**TASK STATEMENT:**
Only the lines with "such" in them need to be copied from the listing.

☆ ☆ ☆ ☆

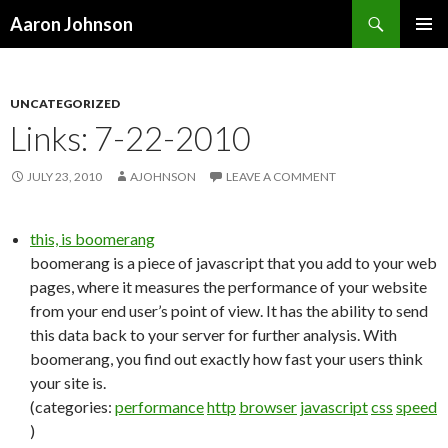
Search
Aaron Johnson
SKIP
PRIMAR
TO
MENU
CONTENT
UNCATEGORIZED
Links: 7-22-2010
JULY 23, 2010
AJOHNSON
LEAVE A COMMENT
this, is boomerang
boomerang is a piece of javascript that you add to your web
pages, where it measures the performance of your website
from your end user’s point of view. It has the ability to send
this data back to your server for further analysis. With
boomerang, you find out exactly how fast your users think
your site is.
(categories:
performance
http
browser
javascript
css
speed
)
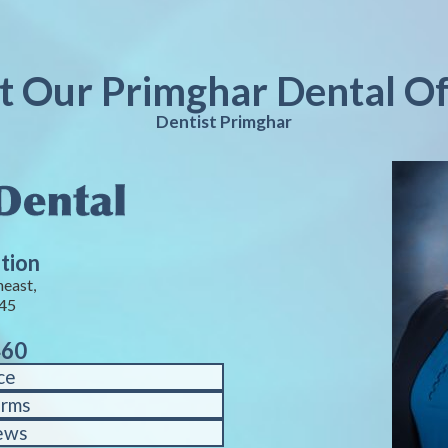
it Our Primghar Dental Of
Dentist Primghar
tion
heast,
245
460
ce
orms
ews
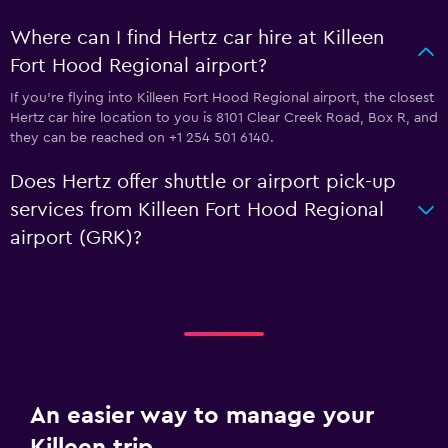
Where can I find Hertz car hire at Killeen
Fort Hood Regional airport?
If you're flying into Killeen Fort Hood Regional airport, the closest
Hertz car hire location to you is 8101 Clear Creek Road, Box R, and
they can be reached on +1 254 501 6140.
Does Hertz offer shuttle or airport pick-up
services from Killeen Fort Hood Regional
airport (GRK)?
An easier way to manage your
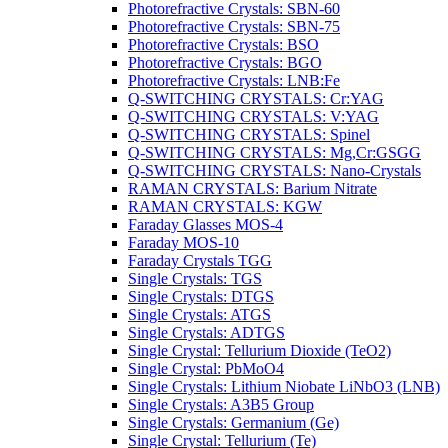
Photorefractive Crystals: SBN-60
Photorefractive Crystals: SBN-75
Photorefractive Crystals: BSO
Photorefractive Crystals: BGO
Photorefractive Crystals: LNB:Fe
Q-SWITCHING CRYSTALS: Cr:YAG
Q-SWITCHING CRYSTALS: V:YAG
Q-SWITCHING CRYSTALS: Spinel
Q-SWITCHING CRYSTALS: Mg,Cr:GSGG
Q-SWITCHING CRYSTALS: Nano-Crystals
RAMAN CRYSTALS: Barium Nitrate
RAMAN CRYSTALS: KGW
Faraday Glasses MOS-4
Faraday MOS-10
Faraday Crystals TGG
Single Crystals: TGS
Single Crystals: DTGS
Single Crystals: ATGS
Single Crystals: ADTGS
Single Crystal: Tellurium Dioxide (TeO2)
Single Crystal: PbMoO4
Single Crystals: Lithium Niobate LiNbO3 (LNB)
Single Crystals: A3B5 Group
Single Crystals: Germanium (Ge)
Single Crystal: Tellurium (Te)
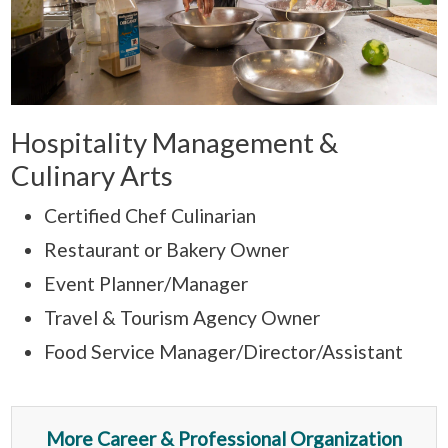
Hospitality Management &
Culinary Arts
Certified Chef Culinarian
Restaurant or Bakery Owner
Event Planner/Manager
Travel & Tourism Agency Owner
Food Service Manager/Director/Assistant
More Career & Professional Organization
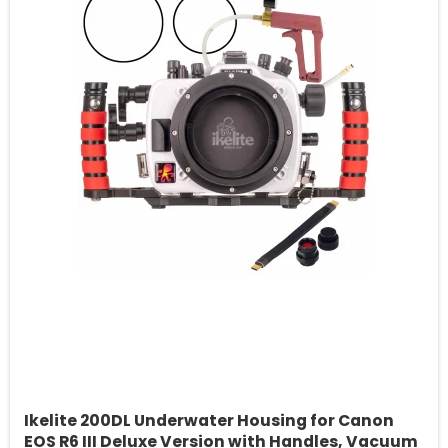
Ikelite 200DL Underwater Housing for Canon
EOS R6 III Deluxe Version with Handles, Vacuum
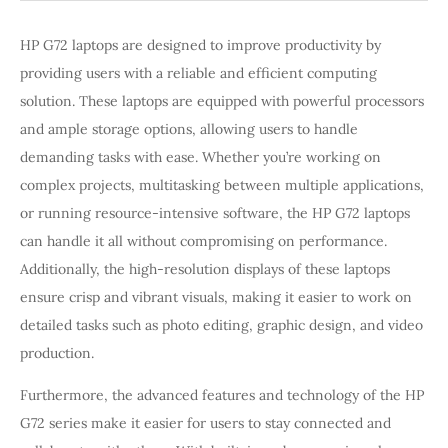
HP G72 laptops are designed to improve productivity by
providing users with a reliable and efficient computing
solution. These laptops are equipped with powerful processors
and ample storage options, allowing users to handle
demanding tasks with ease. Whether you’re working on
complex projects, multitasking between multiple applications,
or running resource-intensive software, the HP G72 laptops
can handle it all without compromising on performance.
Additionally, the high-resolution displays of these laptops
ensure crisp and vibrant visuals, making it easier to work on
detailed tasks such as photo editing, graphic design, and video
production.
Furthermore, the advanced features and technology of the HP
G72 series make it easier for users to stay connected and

☆ ☆ ☆ ☆

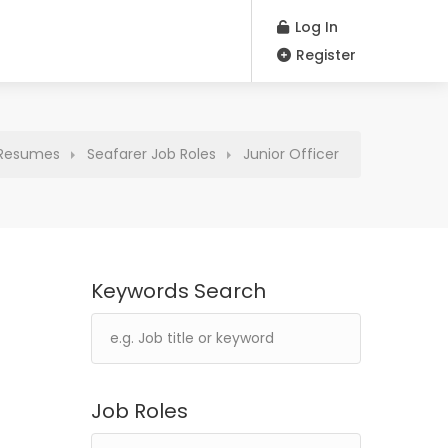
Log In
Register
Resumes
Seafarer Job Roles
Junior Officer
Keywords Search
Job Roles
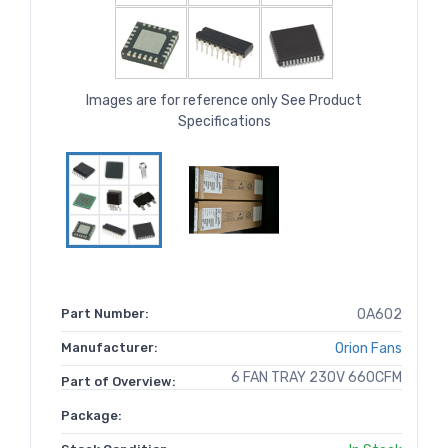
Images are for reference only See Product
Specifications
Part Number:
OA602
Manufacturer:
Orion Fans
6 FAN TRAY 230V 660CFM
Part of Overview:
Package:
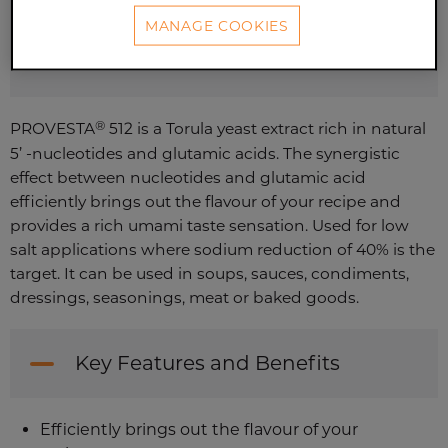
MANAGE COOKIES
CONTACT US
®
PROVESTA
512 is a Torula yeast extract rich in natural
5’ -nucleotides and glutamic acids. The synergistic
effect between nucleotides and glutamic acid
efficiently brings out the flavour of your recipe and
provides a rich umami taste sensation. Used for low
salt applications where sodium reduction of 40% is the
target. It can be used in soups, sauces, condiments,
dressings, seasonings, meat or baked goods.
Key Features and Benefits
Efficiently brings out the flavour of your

☆ ☆ ☆ ☆

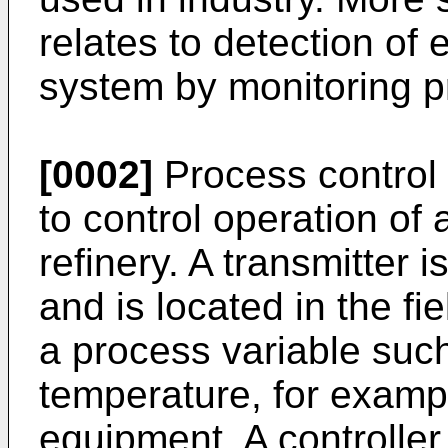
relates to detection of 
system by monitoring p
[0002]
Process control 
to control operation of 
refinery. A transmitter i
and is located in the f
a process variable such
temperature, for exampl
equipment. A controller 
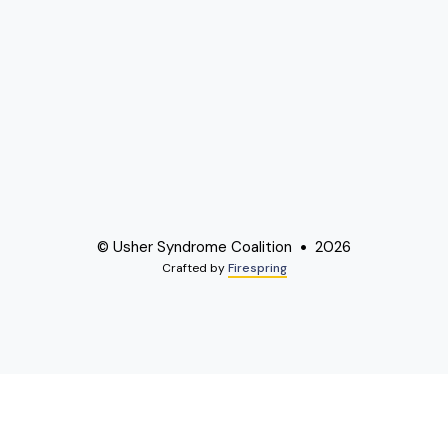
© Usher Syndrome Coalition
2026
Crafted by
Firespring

☆ ☆ ☆ ☆

**RESPONSE TO THIS TASK:**
detailed tasks such as photo editing, graphic design, and video
a process variable such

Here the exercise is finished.